I had an RAC personal pension, and unknown to me the Hibernian sales rep from the Hibernian branch was getting 8% of each and every contribtution.

Criminal extortionary prices!!!

Knowledge is power. So I moved to a discount broker, with nil commission.


----------



## DerKaiser (3 Oct 2008)

A lot of people in professions (teaching, nursing, Gardai, etc) get the hard sell from the brokers of their occupational AVC schemes.  Many of these schemes were negotiated on very unfavourable terms compared to what's available now.  The best advice to LucanMan is to cease all contributions to this scheme and go directly to one of the major pension providers where competition for customers is intense.  A PRSA deal involving 100% allocation of premiums and 0.75% annual management charge should be easy enough to avail of.

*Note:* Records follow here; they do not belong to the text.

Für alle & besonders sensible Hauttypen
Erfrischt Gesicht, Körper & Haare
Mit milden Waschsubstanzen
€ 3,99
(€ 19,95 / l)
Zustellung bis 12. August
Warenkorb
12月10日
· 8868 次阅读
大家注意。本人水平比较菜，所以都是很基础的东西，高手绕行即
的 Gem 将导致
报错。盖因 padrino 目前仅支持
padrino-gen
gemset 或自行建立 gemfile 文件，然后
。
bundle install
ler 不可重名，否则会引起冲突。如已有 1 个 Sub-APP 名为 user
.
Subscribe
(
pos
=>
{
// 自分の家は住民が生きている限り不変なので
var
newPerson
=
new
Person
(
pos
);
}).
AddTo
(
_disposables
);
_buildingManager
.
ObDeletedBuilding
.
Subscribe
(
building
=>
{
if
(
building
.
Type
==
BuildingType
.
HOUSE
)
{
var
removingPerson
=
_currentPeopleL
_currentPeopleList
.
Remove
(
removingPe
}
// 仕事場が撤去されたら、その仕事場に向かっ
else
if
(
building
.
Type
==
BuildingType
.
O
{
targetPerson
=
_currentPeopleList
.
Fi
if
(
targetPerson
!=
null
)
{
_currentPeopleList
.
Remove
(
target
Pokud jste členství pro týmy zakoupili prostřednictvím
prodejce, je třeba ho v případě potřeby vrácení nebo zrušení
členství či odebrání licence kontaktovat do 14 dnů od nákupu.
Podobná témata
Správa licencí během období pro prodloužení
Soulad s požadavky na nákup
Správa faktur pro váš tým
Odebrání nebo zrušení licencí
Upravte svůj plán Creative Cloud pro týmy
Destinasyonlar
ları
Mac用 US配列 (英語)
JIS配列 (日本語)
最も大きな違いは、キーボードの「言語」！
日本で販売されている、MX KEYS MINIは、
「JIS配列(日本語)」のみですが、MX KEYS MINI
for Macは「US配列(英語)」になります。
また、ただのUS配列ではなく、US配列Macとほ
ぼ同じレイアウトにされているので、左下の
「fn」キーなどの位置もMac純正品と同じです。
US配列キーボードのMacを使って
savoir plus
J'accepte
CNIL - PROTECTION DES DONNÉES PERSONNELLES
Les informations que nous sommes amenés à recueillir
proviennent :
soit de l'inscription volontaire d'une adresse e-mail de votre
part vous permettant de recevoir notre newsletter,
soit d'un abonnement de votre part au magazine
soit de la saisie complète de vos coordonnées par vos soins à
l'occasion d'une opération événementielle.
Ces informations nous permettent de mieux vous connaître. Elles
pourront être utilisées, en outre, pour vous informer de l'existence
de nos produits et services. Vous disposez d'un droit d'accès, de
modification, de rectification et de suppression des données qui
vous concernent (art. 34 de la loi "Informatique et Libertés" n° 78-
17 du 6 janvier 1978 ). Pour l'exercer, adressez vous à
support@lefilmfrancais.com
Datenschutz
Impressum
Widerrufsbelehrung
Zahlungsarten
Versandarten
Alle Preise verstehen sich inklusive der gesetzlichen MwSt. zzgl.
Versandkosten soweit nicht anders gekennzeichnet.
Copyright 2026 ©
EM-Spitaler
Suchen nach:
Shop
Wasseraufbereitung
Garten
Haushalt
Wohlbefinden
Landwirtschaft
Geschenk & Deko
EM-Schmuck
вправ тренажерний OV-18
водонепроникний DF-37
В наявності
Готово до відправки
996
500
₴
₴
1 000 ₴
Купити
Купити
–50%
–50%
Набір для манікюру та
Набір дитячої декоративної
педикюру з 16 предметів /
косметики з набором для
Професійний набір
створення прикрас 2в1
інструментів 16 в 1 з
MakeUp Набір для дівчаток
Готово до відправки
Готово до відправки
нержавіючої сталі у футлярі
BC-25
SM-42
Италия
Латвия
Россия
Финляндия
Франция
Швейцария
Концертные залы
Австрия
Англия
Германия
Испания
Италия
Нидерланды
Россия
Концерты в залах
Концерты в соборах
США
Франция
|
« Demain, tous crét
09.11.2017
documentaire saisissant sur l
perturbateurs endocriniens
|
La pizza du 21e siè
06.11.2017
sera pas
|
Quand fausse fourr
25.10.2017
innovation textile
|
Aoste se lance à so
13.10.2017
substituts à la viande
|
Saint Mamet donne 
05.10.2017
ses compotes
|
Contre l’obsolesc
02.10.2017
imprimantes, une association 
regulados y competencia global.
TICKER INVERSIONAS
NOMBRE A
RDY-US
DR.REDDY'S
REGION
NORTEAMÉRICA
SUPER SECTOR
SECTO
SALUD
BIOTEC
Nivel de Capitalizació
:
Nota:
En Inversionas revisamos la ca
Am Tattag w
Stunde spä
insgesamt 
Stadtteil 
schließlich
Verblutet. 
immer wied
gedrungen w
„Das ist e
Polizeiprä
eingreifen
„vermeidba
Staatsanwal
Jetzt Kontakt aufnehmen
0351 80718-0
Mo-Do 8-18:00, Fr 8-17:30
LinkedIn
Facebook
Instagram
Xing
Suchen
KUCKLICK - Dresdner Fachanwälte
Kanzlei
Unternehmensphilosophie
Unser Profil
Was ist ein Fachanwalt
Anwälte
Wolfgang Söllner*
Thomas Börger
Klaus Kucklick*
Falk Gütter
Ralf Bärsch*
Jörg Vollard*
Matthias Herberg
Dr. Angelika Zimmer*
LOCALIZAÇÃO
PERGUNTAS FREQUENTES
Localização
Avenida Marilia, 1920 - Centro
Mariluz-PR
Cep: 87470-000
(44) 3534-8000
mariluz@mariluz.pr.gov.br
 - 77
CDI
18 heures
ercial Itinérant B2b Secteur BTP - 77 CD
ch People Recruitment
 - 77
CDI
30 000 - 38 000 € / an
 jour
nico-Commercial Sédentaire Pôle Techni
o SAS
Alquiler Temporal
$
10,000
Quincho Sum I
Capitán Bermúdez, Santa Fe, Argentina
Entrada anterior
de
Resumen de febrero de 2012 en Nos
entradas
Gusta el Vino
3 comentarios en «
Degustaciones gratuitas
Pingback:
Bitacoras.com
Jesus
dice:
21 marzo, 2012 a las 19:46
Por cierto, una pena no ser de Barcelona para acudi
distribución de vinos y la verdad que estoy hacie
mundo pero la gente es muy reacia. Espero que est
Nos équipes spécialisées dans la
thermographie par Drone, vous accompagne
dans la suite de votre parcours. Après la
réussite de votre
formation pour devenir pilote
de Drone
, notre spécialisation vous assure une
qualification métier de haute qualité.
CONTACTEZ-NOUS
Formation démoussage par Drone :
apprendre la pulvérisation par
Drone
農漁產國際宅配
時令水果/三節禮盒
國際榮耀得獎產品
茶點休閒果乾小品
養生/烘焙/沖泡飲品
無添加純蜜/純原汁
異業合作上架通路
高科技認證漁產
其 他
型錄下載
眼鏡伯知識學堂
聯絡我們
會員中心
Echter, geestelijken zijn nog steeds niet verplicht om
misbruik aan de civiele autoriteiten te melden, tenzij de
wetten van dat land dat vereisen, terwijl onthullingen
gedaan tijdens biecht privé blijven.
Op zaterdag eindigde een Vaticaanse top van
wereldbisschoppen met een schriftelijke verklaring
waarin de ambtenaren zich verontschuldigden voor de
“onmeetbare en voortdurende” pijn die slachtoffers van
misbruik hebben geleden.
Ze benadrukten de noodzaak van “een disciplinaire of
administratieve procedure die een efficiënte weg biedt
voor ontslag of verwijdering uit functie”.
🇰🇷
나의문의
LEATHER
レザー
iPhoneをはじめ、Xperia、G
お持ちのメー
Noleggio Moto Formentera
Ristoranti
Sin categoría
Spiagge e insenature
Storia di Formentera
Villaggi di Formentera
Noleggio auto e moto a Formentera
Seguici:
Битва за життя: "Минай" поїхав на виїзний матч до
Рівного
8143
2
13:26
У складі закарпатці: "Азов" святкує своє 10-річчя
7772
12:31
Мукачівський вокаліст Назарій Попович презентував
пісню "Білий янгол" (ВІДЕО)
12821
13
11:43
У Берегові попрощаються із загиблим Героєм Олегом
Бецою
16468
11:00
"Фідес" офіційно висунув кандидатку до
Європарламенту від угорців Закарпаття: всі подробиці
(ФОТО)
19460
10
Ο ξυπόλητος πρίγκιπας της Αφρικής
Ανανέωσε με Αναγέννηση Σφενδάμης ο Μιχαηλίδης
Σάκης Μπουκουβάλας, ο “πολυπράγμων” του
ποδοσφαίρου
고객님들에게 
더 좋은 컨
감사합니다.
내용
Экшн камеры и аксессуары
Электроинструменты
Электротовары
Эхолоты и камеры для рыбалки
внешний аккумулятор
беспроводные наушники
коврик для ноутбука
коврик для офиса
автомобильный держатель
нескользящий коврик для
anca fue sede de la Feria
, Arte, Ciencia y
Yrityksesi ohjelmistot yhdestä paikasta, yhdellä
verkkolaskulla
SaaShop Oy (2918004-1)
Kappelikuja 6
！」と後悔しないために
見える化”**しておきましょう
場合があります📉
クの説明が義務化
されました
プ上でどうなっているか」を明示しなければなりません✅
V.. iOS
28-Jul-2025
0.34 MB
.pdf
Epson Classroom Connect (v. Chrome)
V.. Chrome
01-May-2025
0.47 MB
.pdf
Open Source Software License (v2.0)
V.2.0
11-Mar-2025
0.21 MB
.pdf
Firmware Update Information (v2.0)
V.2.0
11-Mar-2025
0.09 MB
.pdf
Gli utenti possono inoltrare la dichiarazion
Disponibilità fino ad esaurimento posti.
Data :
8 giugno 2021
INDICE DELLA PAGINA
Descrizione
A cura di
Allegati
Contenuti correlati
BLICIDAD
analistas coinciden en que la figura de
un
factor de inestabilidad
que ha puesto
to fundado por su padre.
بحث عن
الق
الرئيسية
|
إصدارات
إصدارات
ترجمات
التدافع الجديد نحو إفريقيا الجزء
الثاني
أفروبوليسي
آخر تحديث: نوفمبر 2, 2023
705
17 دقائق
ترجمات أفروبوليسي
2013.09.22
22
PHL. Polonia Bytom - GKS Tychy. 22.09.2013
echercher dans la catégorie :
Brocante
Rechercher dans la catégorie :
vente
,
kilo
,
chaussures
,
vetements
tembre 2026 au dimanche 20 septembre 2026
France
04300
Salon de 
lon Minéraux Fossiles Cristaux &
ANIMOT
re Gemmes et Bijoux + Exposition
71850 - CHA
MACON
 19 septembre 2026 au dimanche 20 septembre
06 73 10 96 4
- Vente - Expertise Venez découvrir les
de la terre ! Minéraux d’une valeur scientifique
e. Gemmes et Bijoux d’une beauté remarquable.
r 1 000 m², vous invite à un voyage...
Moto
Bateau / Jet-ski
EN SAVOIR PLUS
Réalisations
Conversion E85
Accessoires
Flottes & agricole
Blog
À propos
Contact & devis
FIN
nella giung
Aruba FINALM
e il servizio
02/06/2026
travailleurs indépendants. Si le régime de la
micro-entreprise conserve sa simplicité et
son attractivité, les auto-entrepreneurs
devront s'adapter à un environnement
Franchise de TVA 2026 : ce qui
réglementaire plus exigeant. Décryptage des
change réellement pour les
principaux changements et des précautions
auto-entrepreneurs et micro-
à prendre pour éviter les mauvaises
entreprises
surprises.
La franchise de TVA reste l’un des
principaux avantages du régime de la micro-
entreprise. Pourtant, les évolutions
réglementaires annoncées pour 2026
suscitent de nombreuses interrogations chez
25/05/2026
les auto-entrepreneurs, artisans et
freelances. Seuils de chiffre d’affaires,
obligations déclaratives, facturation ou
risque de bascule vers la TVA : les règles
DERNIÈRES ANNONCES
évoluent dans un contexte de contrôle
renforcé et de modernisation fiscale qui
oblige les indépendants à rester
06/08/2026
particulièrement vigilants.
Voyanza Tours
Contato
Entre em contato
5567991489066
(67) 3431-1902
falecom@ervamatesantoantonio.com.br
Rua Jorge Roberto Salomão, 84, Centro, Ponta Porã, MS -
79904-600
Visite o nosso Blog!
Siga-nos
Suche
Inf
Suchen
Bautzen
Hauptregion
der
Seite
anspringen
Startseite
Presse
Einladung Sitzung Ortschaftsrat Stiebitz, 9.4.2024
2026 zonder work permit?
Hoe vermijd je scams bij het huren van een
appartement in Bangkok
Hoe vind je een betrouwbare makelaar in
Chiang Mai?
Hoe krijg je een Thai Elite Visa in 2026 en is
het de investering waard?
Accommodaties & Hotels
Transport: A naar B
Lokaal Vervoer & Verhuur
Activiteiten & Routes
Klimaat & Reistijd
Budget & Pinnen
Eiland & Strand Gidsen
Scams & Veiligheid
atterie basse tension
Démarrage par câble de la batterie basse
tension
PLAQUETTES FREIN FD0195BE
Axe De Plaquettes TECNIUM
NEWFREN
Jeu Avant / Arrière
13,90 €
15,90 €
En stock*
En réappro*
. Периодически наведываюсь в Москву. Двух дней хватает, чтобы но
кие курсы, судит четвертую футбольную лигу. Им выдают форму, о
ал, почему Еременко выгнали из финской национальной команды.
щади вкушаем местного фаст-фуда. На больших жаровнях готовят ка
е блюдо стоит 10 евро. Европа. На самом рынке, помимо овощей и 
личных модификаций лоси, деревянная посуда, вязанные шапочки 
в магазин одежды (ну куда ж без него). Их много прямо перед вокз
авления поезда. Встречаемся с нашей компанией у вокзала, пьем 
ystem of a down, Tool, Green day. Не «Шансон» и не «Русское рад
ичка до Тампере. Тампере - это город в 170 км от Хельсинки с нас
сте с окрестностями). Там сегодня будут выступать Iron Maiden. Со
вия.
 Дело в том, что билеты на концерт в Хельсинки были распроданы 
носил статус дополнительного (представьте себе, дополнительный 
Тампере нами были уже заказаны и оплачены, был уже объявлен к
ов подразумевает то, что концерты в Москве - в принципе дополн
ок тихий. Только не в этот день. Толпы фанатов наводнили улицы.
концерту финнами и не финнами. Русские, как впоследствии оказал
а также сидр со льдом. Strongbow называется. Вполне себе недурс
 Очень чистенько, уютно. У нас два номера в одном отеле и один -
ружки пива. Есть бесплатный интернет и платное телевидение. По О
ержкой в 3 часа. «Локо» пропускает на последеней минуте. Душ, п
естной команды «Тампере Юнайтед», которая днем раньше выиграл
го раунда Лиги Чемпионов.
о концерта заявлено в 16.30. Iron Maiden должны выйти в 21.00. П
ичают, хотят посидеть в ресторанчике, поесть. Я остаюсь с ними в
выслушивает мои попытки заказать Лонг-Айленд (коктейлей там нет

This situation is all too typical.  You'd at least expect some kind of review from the broker if they're taking 4% p.a. as well as the 25% up front.


----------



## LDFerguson (4 Oct 2008)

DerKaiser said:


> A PRSA deal involving 100% allocation of premiums and 0.75% annual management charge should be easy enough to avail of.


 
I'm not aware of any PRSA available to the general public with 100% allocation and 0.75% annual management.  Best is typically 100% and 1%.


----------